* Study text:
A skilled director can evoke strong emotion and sorrow without overt sentimentality through great acting, writing, photography, music composed by someone other than John Williams, and all the other tools a director has at his or her disposal. As a recent example I point to the HBO miniseries Chernobyl, which tells of a real-life event of great loss and horror, yet avoids sappiness as one should avoid a badly-designed nuclear reactor.
With Chernobyl, HBO also makes the case against cancelling one’s HBO subscription now that Game Of Thrones is over, although perhaps that is a subject for another podcast.
HBO’s Chernobyl is as accurate to real life events as Saving Private Ryan was. There’s stuff you can point to that happened, but it’s drama (mixed with low key propaganda) foremost, and documentary second.
I stopped watching GoT a season or two back, so can’t speak for what else HBO has to offer.

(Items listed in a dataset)

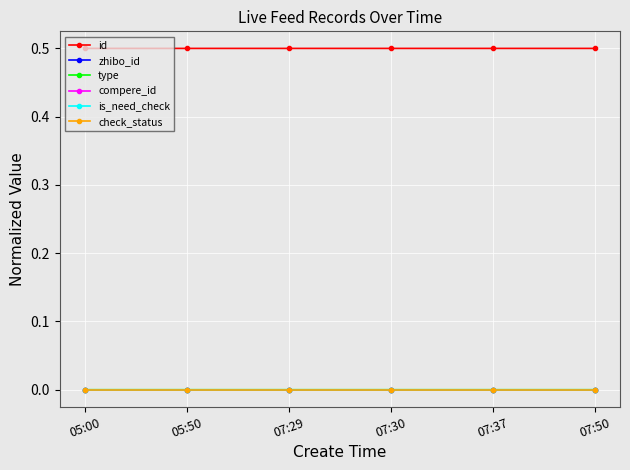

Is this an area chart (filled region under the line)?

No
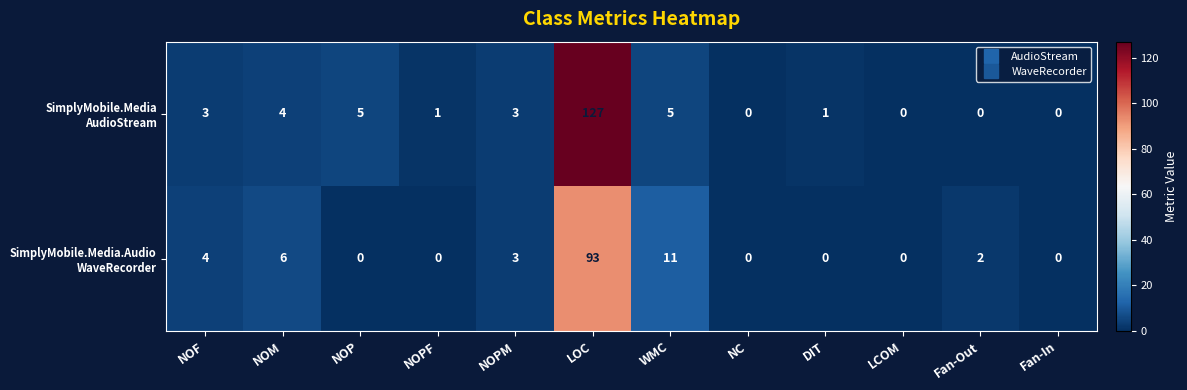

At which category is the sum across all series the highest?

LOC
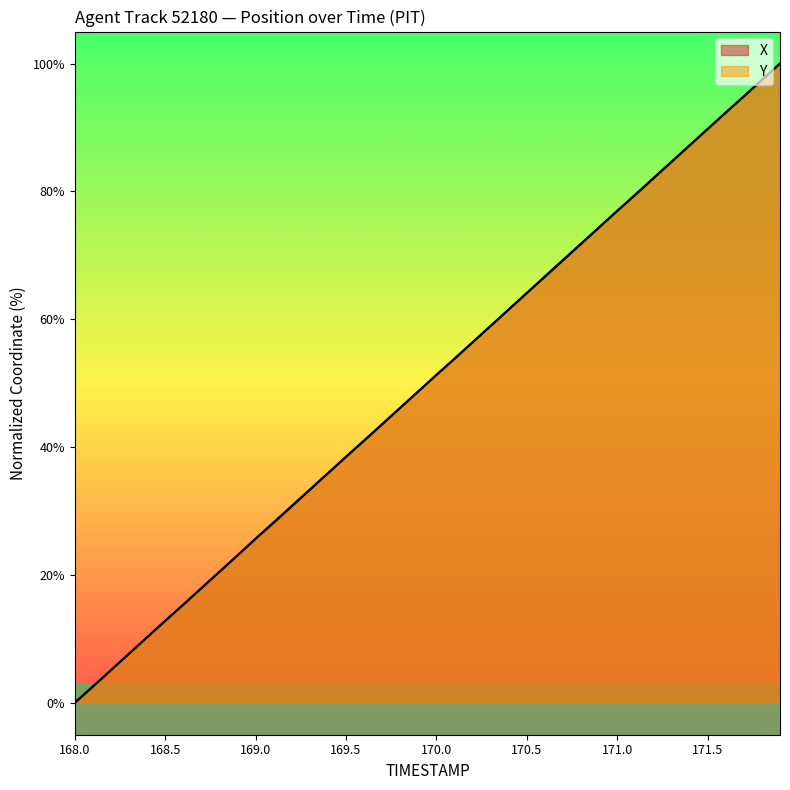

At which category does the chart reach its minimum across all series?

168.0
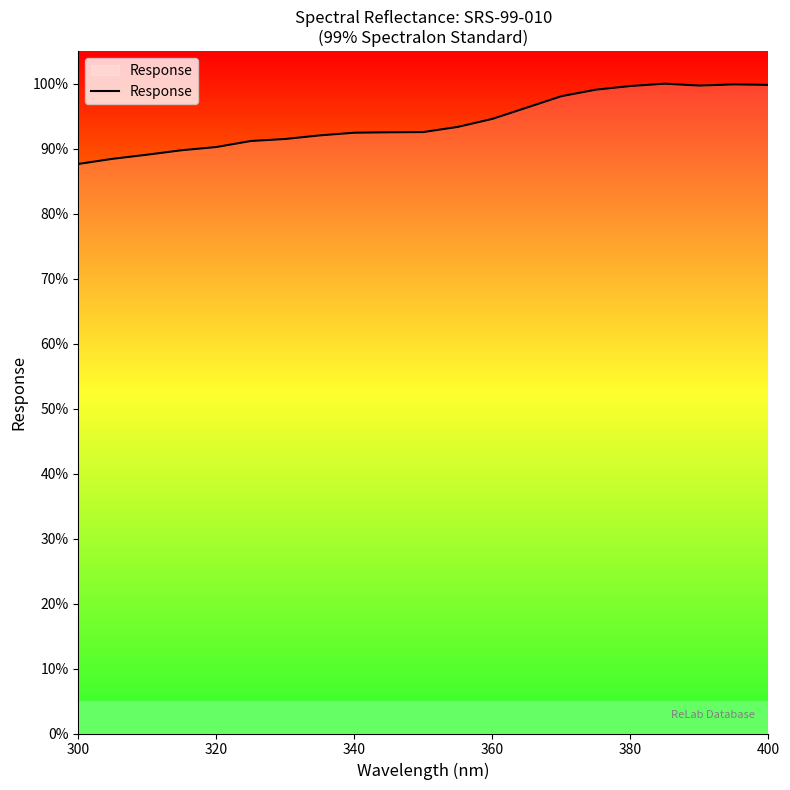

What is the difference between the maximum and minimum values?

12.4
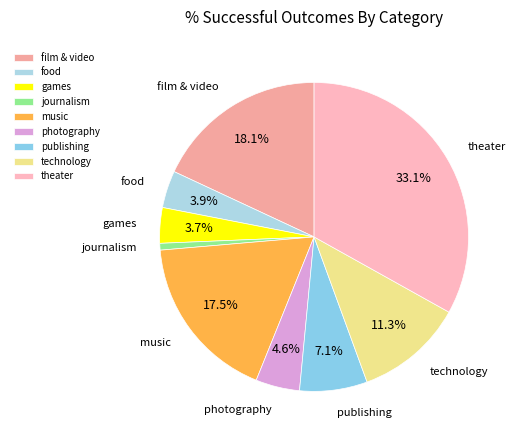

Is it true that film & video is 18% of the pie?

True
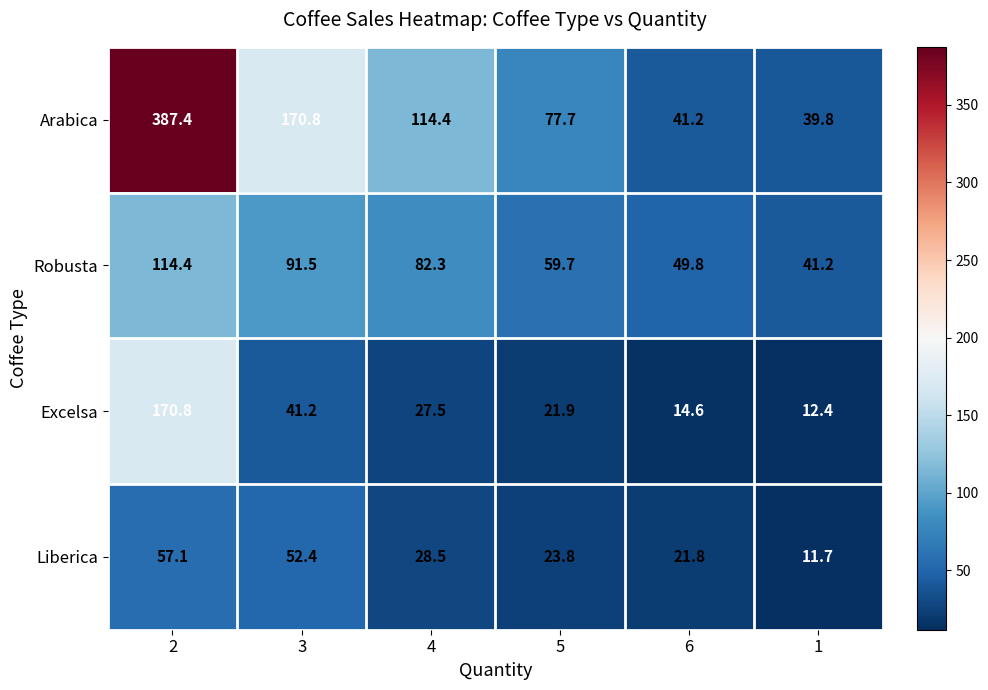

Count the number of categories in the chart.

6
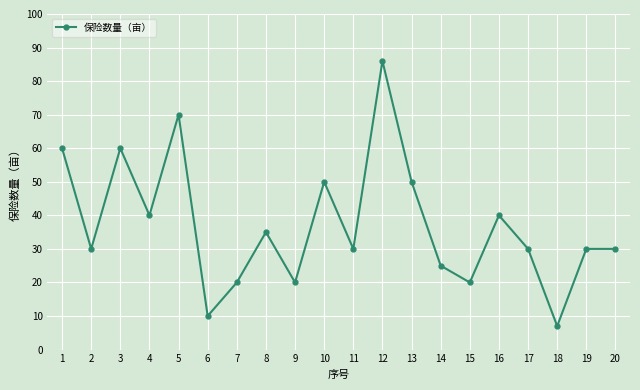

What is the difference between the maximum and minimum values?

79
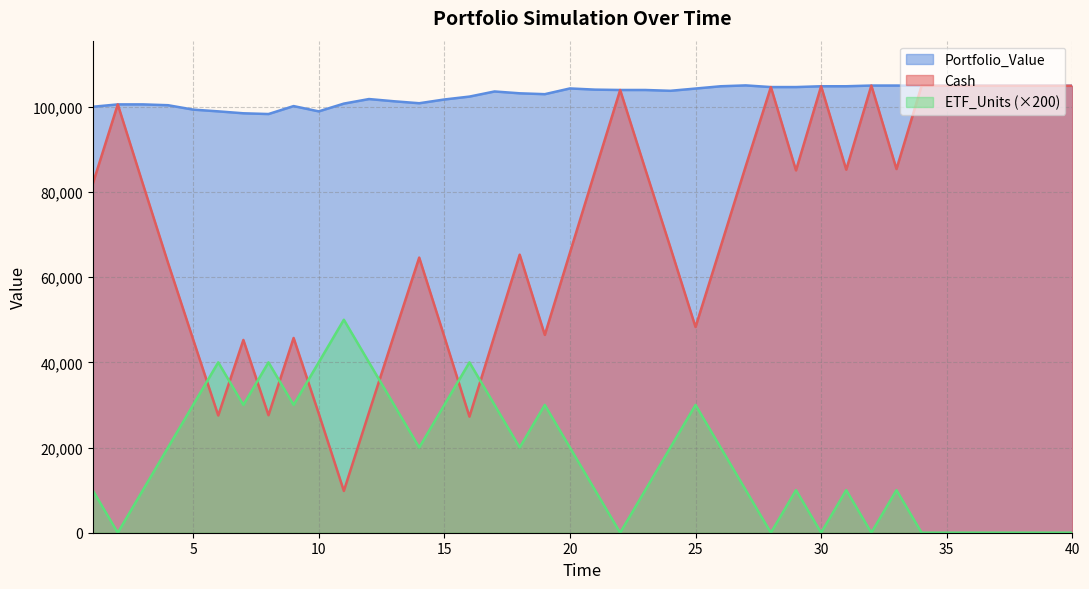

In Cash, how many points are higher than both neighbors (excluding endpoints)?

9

* Exercise set:
a. Answer these questions using the text on the Chernobyl miniseries:
(i) Which HBO miniseries does the text give as a recent example?
(ii) Which show does the text say is now over?
(iii) Which film is the miniseries compared to for accuracy?
b. In all the chart rows, change "maximum and minimum values" to "highest and lowest values" and leave everything else as it is. Leave out the pictures.

* Responses in order:
a.
(i) Chernobyl
(ii) Game Of Thrones
(iii) Saving Private Ryan

b.
Is this an area chart (filled region under the line)?

No

At which category is the sum across all series the highest?

LOC

At which category does the chart reach its minimum across all series?

168.0

What is the difference between the highest and lowest values?

12.4

Is it true that film & video is 18% of the pie?

True

Count the number of categories in the chart.

6

What is the difference between the highest and lowest values?

79

In Cash, how many points are higher than both neighbors (excluding endpoints)?

9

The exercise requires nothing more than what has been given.